The Informatics Institute is partnering with several other groups and universities. That includes Dr. Lucio Miele, a professor and head of the Department of Genetics at Louisiana State University’s School of Medicine, who points out that there are different kinds of electronic health records.
“They don’t talk well with each other, ” Miele says, “so if you have multiple hospitals each using a different system, it is not straightforward to compare notes between hospitals.”
Together with different partners, UAB’s Informatics Institute is striving, in effect, to standardize data sets among different institutions and research groups to better pinpoint possible solutions.
Says Miele: “Once you identify, for example, how many cases of a certain type of cancer you have for a given region, you can then run clinical tests, both large cooperative clinical trials that include multiple academic institutions, as well as industry clinical trials.
“The pharmaceutical industry wants to know before a clinical trial at a given site or groups of sites how many people (cases) are out there that could be potentially enrolled in that trial to determine if it’s feasible. The only way to find that out with reasonable speed is to mine data in this manner. The data have to be collected, validated and stored in a standardized format, and Dr. Cimino is leading that effort.”
Prior to coming to UAB, Cimino was the chief of the Laboratory for Informatics Development at the National Institutes of Health’s Clinical Center and a senior scientist at the National Library of Medicine. He co-edited an influential textbook on informatics, Biomedical Informatics: Computer Applications in Health Care and Biomedicine.

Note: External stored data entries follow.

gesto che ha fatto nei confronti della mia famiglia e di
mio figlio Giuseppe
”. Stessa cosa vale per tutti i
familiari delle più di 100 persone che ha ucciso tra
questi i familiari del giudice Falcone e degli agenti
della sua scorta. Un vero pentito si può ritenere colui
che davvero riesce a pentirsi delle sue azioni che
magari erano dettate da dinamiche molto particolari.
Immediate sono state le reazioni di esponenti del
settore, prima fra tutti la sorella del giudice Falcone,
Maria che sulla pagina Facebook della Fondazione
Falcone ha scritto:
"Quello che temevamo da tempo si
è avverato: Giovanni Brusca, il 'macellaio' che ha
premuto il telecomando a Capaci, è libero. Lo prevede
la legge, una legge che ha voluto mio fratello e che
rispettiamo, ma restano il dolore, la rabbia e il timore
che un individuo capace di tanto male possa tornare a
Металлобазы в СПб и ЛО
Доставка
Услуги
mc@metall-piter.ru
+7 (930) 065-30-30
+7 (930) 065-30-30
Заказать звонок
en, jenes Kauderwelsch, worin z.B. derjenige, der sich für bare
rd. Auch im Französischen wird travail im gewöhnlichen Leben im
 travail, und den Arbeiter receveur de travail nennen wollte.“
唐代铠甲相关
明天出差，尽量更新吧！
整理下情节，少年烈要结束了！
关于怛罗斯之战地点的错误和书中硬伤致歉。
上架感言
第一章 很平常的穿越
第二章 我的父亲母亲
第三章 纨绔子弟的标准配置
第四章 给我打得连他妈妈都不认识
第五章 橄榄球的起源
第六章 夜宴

That he wears two hats is a good thing. “When you put a physician with an understanding of how computers work in a position of trying to solve some of these problems, they solve in a different way than a physician with no computer background or a computer scientist would, ” Cimino says.
“You have Information Technology people, and they can write computer programs, but if they don’t understand what’s happening in the real medical world, it’s going to be hard for them.”

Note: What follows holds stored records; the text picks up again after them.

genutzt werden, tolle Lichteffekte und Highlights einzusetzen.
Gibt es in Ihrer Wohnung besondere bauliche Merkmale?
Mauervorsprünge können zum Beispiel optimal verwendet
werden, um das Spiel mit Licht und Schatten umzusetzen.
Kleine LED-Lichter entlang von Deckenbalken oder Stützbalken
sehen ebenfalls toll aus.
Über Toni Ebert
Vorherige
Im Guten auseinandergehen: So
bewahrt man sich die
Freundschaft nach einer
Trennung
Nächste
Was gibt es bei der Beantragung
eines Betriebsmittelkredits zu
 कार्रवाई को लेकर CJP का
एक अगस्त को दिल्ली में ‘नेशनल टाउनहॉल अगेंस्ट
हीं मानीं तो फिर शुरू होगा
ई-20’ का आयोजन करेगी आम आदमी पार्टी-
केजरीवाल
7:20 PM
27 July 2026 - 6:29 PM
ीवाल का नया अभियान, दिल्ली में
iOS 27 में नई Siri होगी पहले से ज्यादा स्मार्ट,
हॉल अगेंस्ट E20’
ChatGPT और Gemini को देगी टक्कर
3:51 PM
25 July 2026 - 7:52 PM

Cimino and Miele agree that informatics bodes well for business. “There will be a lot of business opportunities to work with UAB in general and the Informatics Institute in particular as we develop new ideas that can be developed into new technologies, ” he says.
Says Miele: “There are several business possibilities. One, it attracts industry-sponsored clinical trials. Second, it improves the effects of medicine, so it attracts higher-quality medical professionals to the region.
“And, of course, developing better electronic health records is something that can eventually and possibly produce a template that can be used for electronic health records of the future, and that’s a very large business possibility, ” says Miele. “So there are large implications for clinical research, clinical practice and for the informatics industry.”
Charlie Ingram is a freelance writer for Business Alabama. He is based in Birmingham.